Most of all, this long-term Asian gold investing does not buy for a future profit. The cultural difference between Western and Eastern investors is enormous and telling!
Just think of it – half the world is getting richer by the day and steadily buys gold. They ignore the day-to-day wave action and look at the tides, to get the right entry points. Like a current they are unstoppable. This type of demand, like a sea current, gives solid support to the Gold Price and ensures that the upward trend stays in place. It doesn't chase prices and doesn't take profits, except rarely. It absorbs supplies.

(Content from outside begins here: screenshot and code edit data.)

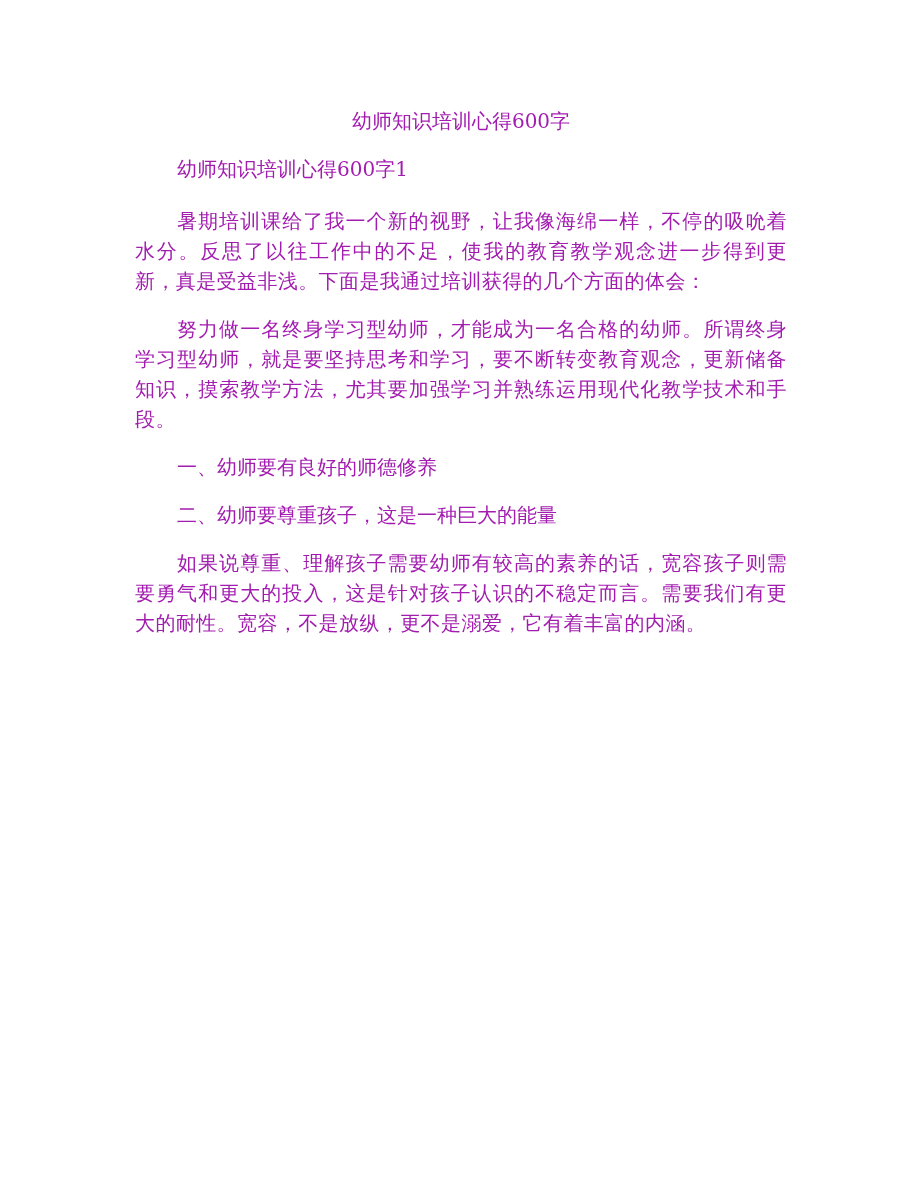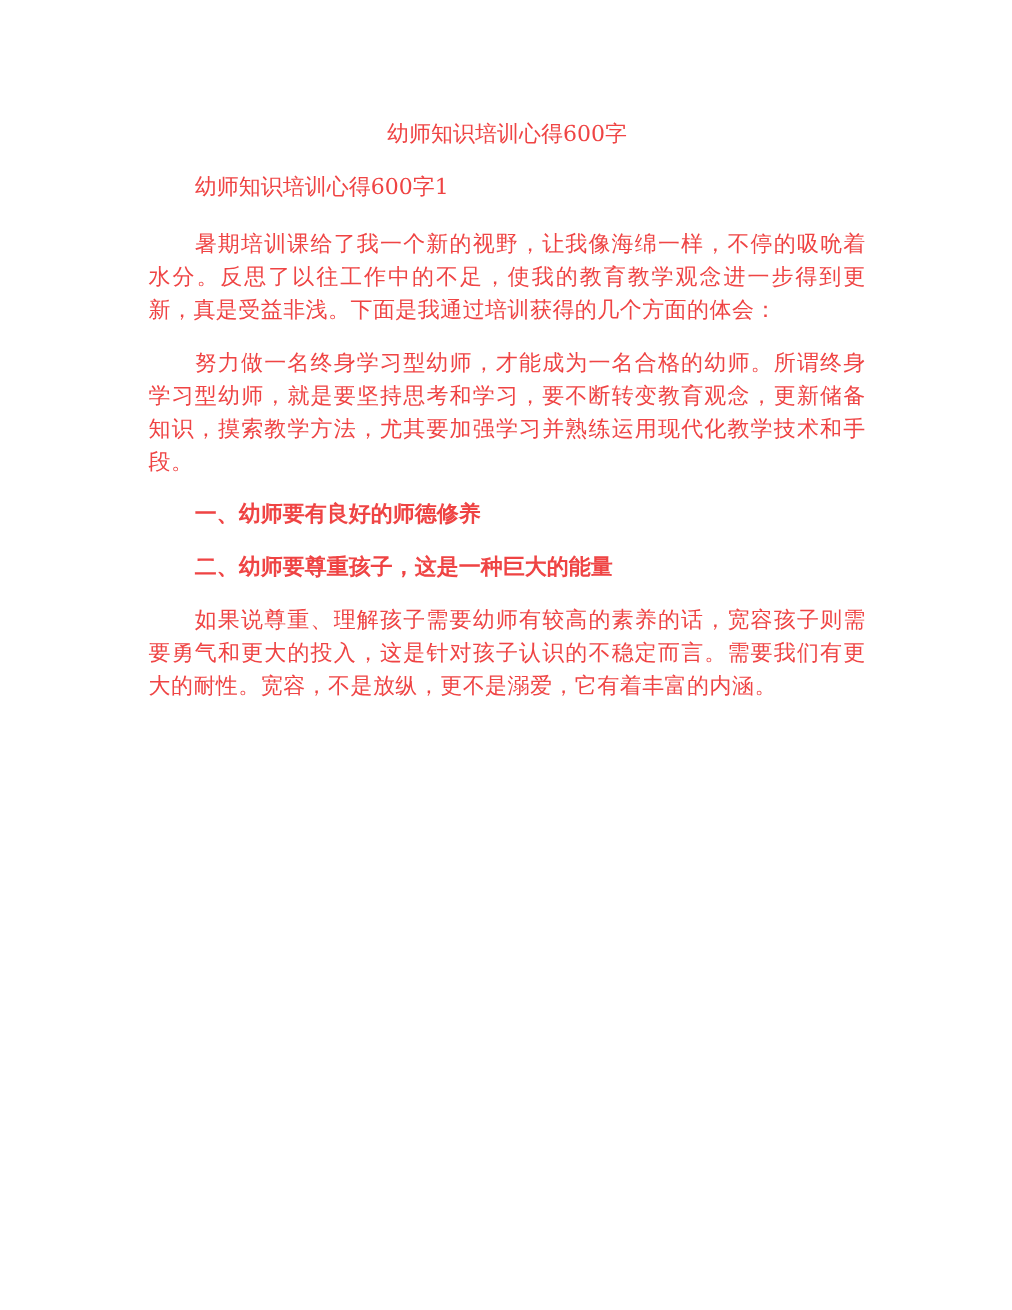"幼师知识培训心得600字" .page { color: #ef4444 -> #a21caf }
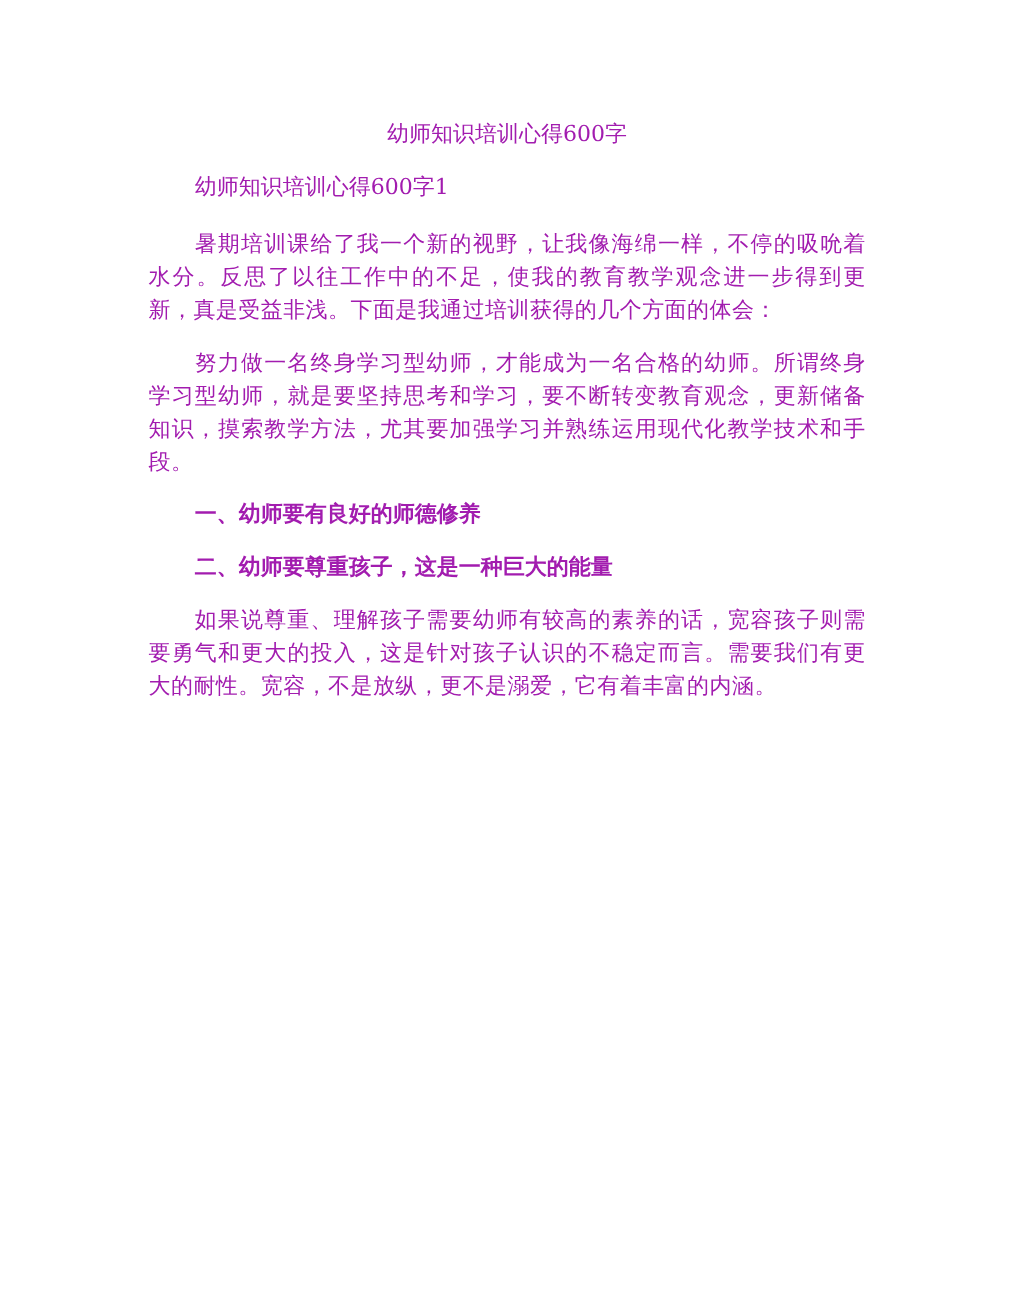"一、幼师要有良好的师德修养" .heading { font-weight: bold -> none }
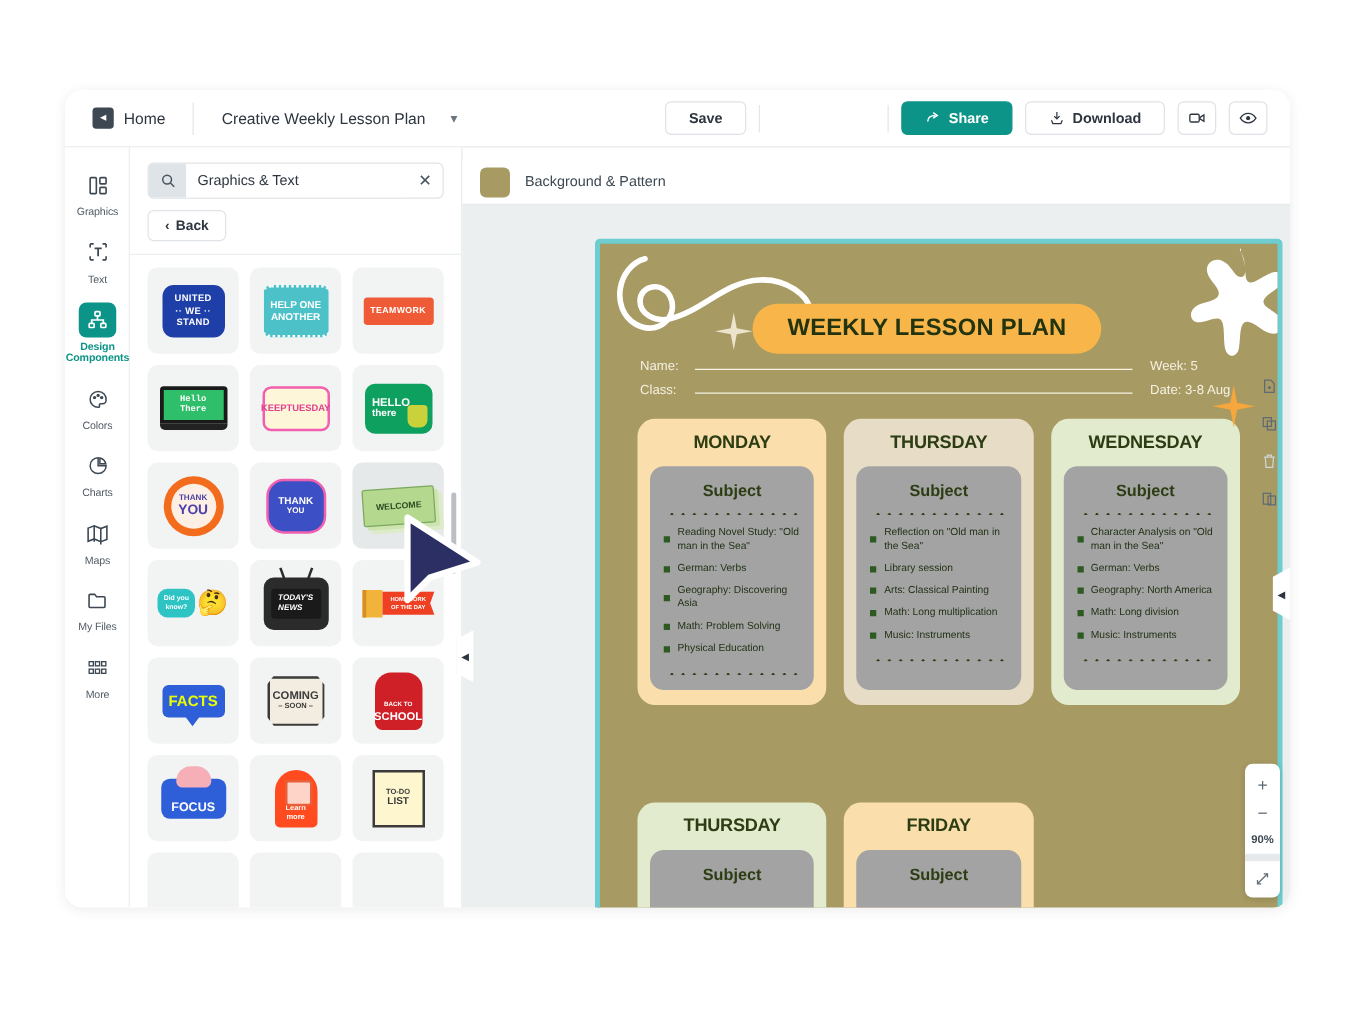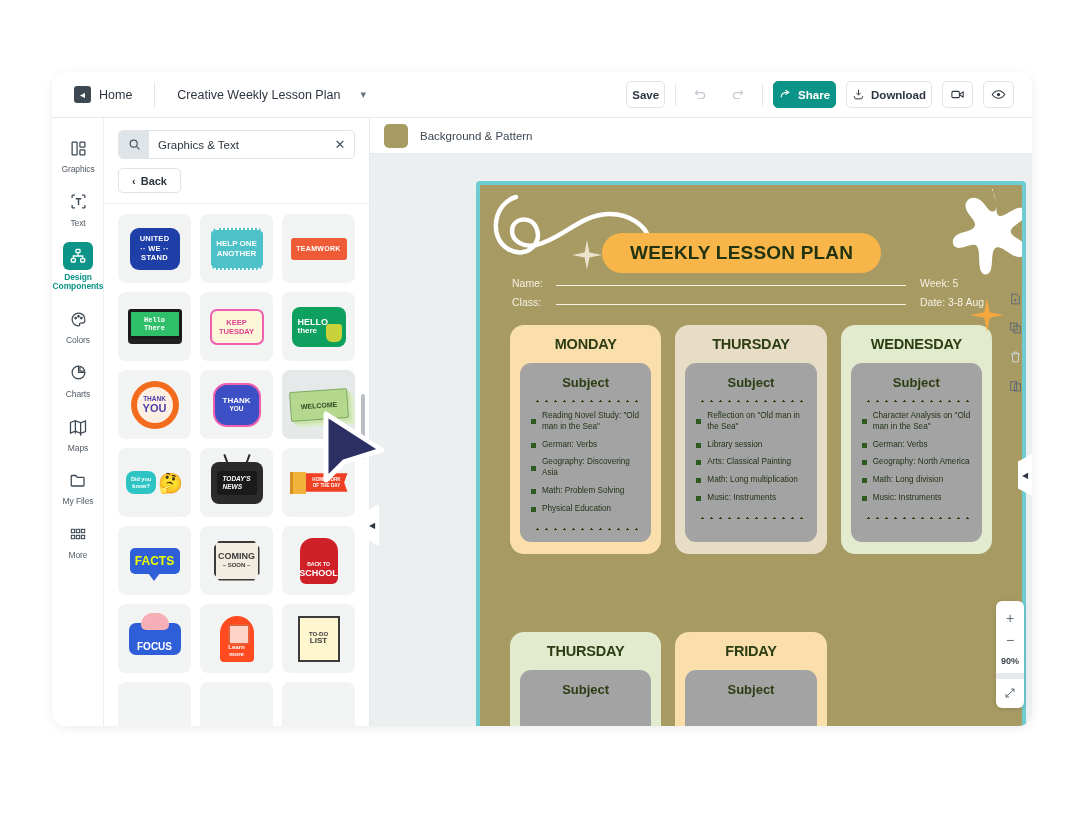"Save" .btn { padding: 0 5px -> 0 18px }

What is the future of the importance of the US futures and options markets to the Gold Price? It has to wane in the face of the current of new investment money and investment of new wealth gained from the Western developed world. Gone already are the days when it could take the Gold Price from $300 to $390 then back to $326 at their whim. Now they too, have to read the market with a vision wider than the Technical picture.
Is the gold market solid in the face of these realities? Yes, indeed, telling us that any heavy fall in the Gold Price will invite long-term investors of all shades into the gold market. Lighter falls will invite those already waiting to enter the market. The distance the Gold Price has come is relevant to a profit seeker, not one buying to hold as financial security.